Facebook's relatively weak mobile offering is top of the list. After a feud with Apple and years of stagnation, the firm's iPhone app has only just been given an overhaul to make it faster and easier to use.
Mobile advertising, a major business priority for Facebook given its members are increasingly accessing their accounts on smartphones and tablets rather than via its full website, is embryonic at best. To date it is offering the makers of Facebook apps the chance to advertise their apps, on Facebook.
"The transition to mobile has been a difficult one," said Mike Schroepfer, the chief of Facebook's engineering effort, and the most senior executive dispatched to open the London office this week.
"We just want to be wherever you are," he adds, insisting that although mobile advertising is a brand new business for Facebook, the opportunities are great because attention is more focused on a smaller screen.
"It cuts both ways because you have a very intimate single app experience. It's more immersive even though it's a smaller screen."
Facebook is still experimenting with how exactly it can cater to andcapitalise on its vast mobile audience 600 million per month at the most recent count and it's planned that London will play a key role in the process.
The team will work on the Facebook app for Google's Android operating system, which is installed on hundreds of millions of devices and is due to receive a major revamp to match that enjoyed by iPhone users. They will also work on the nuts and bolts at the other end; the servers and connections that actually deliver friends' messages and photos to the app.

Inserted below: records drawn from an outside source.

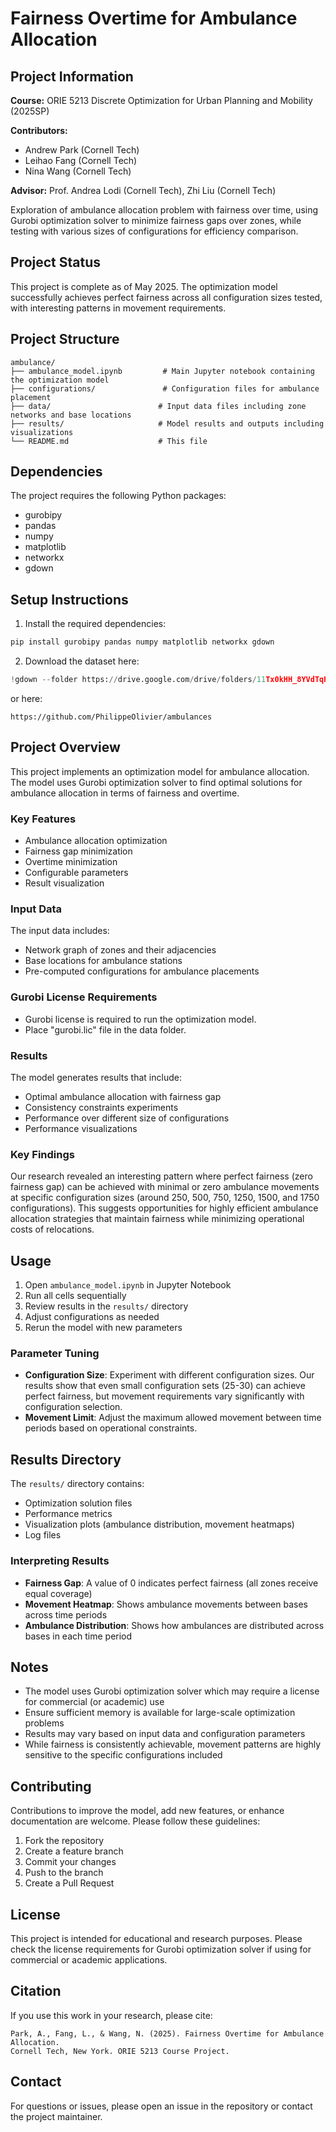 # Fairness Overtime for Ambulance Allocation

## Project Information

**Course:** ORIE 5213 Discrete Optimization for Urban Planning and Mobility (2025SP)

**Contributors:**
- Andrew Park (Cornell Tech)
- Leihao Fang (Cornell Tech)
- Nina Wang (Cornell Tech)

**Advisor:** Prof. Andrea Lodi (Cornell Tech), Zhi Liu (Cornell Tech)

Exploration of ambulance allocation problem with fairness over time, using Gurobi optimization solver to minimize fairness gaps over zones, while testing with various sizes of configurations for efficiency comparison.

## Project Status

This project is complete as of May 2025. The optimization model successfully achieves perfect fairness across all configuration sizes tested, with interesting patterns in movement requirements.

## Project Structure

```
ambulance/
├── ambulance_model.ipynb         # Main Jupyter notebook containing the optimization model
├── configurations/               # Configuration files for ambulance placement
├── data/                        # Input data files including zone networks and base locations
├── results/                     # Model results and outputs including visualizations
└── README.md                    # This file
```

## Dependencies

The project requires the following Python packages:
- gurobipy
- pandas
- numpy
- matplotlib
- networkx
- gdown

## Setup Instructions

1. Install the required dependencies:
```bash
pip install gurobipy pandas numpy matplotlib networkx gdown
```

2. Download the dataset here:
```python
!gdown --folder https://drive.google.com/drive/folders/11Tx0kHH_8YVdTqHarfuBpTxGyN0JlLan
```
or here:
```
https://github.com/PhilippeOlivier/ambulances
```

## Project Overview

This project implements an optimization model for ambulance allocation. The model uses Gurobi optimization solver to find optimal solutions for ambulance allocation in terms of fairness and overtime.

### Key Features

- Ambulance allocation optimization
- Fairness gap minimization
- Overtime minimization
- Configurable parameters
- Result visualization

### Input Data

The input data includes:
- Network graph of zones and their adjacencies
- Base locations for ambulance stations
- Pre-computed configurations for ambulance placements

### Gurobi License Requirements

- Gurobi license is required to run the optimization model.
- Place "gurobi.lic" file in the data folder.

### Results

The model generates results that include:
- Optimal ambulance allocation with fairness gap
- Consistency constraints experiments
- Performance over different size of configurations
- Performance visualizations

### Key Findings

Our research revealed an interesting pattern where perfect fairness (zero fairness gap) can be achieved with minimal or zero ambulance movements at specific configuration sizes (around 250, 500, 750, 1250, 1500, and 1750 configurations). This suggests opportunities for highly efficient ambulance allocation strategies that maintain fairness while minimizing operational costs of relocations.

## Usage

1. Open `ambulance_model.ipynb` in Jupyter Notebook
2. Run all cells sequentially
3. Review results in the `results/` directory
4. Adjust configurations as needed
5. Rerun the model with new parameters

### Parameter Tuning

- **Configuration Size**: Experiment with different configuration sizes. Our results show that even small configuration sets (25-30) can achieve perfect fairness, but movement requirements vary significantly with configuration selection.
- **Movement Limit**: Adjust the maximum allowed movement between time periods based on operational constraints.

## Results Directory

The `results/` directory contains:
- Optimization solution files
- Performance metrics
- Visualization plots (ambulance distribution, movement heatmaps)
- Log files

### Interpreting Results

- **Fairness Gap**: A value of 0 indicates perfect fairness (all zones receive equal coverage)
- **Movement Heatmap**: Shows ambulance movements between bases across time periods
- **Ambulance Distribution**: Shows how ambulances are distributed across bases in each time period

## Notes

- The model uses Gurobi optimization solver which may require a license for commercial (or academic) use
- Ensure sufficient memory is available for large-scale optimization problems
- Results may vary based on input data and configuration parameters
- While fairness is consistently achievable, movement patterns are highly sensitive to the specific configurations included

## Contributing

Contributions to improve the model, add new features, or enhance documentation are welcome. Please follow these guidelines:
1. Fork the repository
2. Create a feature branch
3. Commit your changes
4. Push to the branch
5. Create a Pull Request

## License

This project is intended for educational and research purposes. Please check the license requirements for Gurobi optimization solver if using for commercial or academic applications.

## Citation

If you use this work in your research, please cite:
```
Park, A., Fang, L., & Wang, N. (2025). Fairness Overtime for Ambulance Allocation.
Cornell Tech, New York. ORIE 5213 Course Project.
```

## Contact

For questions or issues, please open an issue in the repository or contact the project maintainer.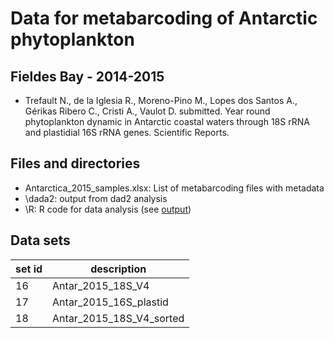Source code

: # Data for metabarcoding of Antarctic phytoplankton
## Fieldes Bay - 2014-2015

* Trefault N., de la Iglesia R., Moreno-Pino M., Lopes dos Santos A., Gérikas Ribero C., Cristi A., Vaulot D. submitted. Year round phytoplankton dynamic in Antarctic coastal waters through 18S rRNA and plastidial 16S rRNA genes. Scientific Reports.

## Files and directories

* Antarctica_2015_samples.xlsx: List of metabarcoding files with metadata
* \dada2: output from dad2 analysis
* \R: R code for data analysis (see [output](https://vaulot.github.io/Paper-Trefault-2020-Antarctica/Antarctica-phyloseq.html))

## Data sets

|set id |  description |
|---|---|
| 16 | Antar_2015_18S_V4 |
| 17 | Antar_2015_16S_plastid |
| 18 | Antar_2015_18S_V4_sorted |
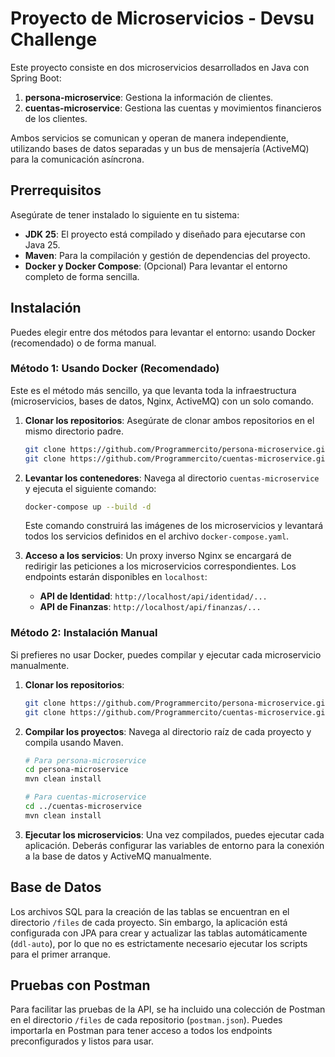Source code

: # Proyecto de Microservicios - Devsu Challenge

Este proyecto consiste en dos microservicios desarrollados en Java con Spring Boot:

1.  **persona-microservice**: Gestiona la información de clientes.
2.  **cuentas-microservice**: Gestiona las cuentas y movimientos financieros de los clientes.

Ambos servicios se comunican y operan de manera independiente, utilizando bases de datos separadas y un bus de mensajería (ActiveMQ) para la comunicación asíncrona.

## Prerrequisitos

Asegúrate de tener instalado lo siguiente en tu sistema:

- **JDK 25**: El proyecto está compilado y diseñado para ejecutarse con Java 25.
- **Maven**: Para la compilación y gestión de dependencias del proyecto.
- **Docker y Docker Compose**: (Opcional) Para levantar el entorno completo de forma sencilla.

## Instalación

Puedes elegir entre dos métodos para levantar el entorno: usando Docker (recomendado) o de forma manual.

### Método 1: Usando Docker (Recomendado)

Este es el método más sencillo, ya que levanta toda la infraestructura (microservicios, bases de datos, Nginx, ActiveMQ) con un solo comando.

1.  **Clonar los repositorios**:
    Asegúrate de clonar ambos repositorios en el mismo directorio padre.

    ```bash
    git clone https://github.com/Programmercito/persona-microservice.git
    git clone https://github.com/Programmercito/cuentas-microservice.git
    ```

2.  **Levantar los contenedores**:
    Navega al directorio `cuentas-microservice` y ejecuta el siguiente comando:

    ```bash
    docker-compose up --build -d
    ```

    Este comando construirá las imágenes de los microservicios y levantará todos los servicios definidos en el archivo `docker-compose.yaml`.

3.  **Acceso a los servicios**:
    Un proxy inverso Nginx se encargará de redirigir las peticiones a los microservicios correspondientes. Los endpoints estarán disponibles en `localhost`:
    - **API de Identidad**: `http://localhost/api/identidad/...`
    - **API de Finanzas**: `http://localhost/api/finanzas/...`

### Método 2: Instalación Manual

Si prefieres no usar Docker, puedes compilar y ejecutar cada microservicio manualmente.

1.  **Clonar los repositorios**:

    ```bash
    git clone https://github.com/Programmercito/persona-microservice.git
    git clone https://github.com/Programmercito/cuentas-microservice.git
    ```

2.  **Compilar los proyectos**:
    Navega al directorio raíz de cada proyecto y compila usando Maven.

    ```bash
    # Para persona-microservice
    cd persona-microservice
    mvn clean install

    # Para cuentas-microservice
    cd ../cuentas-microservice
    mvn clean install
    ```

3.  **Ejecutar los microservicios**:
    Una vez compilados, puedes ejecutar cada aplicación. Deberás configurar las variables de entorno para la conexión a la base de datos y ActiveMQ manualmente.

## Base de Datos

Los archivos SQL para la creación de las tablas se encuentran en el directorio `/files` de cada proyecto. Sin embargo, la aplicación está configurada con JPA para crear y actualizar las tablas automáticamente (`ddl-auto`), por lo que no es estrictamente necesario ejecutar los scripts para el primer arranque.

## Pruebas con Postman

Para facilitar las pruebas de la API, se ha incluido una colección de Postman en el directorio `/files` de cada repositorio (`postman.json`). Puedes importarla en Postman para tener acceso a todos los endpoints preconfigurados y listos para usar.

"Only half of that performance problem is the app itself," said Philip Su, the executive sent from Seattle to lead recruitment.
The decision to locate its first non-American engineering unit in London, rather than, say, Dublin, where its European operations are headquartered, or Berlin, which has a similarly thriving web development sector, was a combination of the capital's existing talent pool and its draw.
"We looked into a number of different regions and cities in Europe," said Mr Schroepfer.
"[But] London has a large indigenous tech base, plus the ability to draw on others'."
As well as British developers, it's hoped that the bright lights of London will attract the best from Scandinavia, France and the rest of the continent.
Aside from mobile, London engineers will also work on machine learning, an advanced form of artificial intelligence used by Facebook for an array of problems such as spam filtering, so the cluster of top computer science departments in and around the capital was another attraction.
Mr Su brought 12 engineers with him from the United States, and has so far recruited only a handful more locally. It's planned, however, that although it will remain much smaller than the Facebook mothership in Menlo Park, Silicon Valley, he aims to have a "small but high impact" to match Seattle, and Facebook's other engineering satellite in New York. Each has more than 100 developers.
"We have a set of engineering offices that are relatively equal in terms of size and impact," agreed Mr Schroepfer.
The most talented software engineers, including Britons, are bombarded with generous offers from Silicon Valley firms, so the gloom around Facebook's stock performance may not help its recruiters in a market where the promise of share option riches is standard. But Mr Schroepfer, who as a major shareholder has on paper lost hundreds of millions of dollars since the flotation, claimed more concern about the challenges the new London staff will face.
"It's never fun to have the press and public speaking negatively," he said.
"[But] the reason that everyone is here hasn't changed at all. I'm more upset that people were giving our app two stars."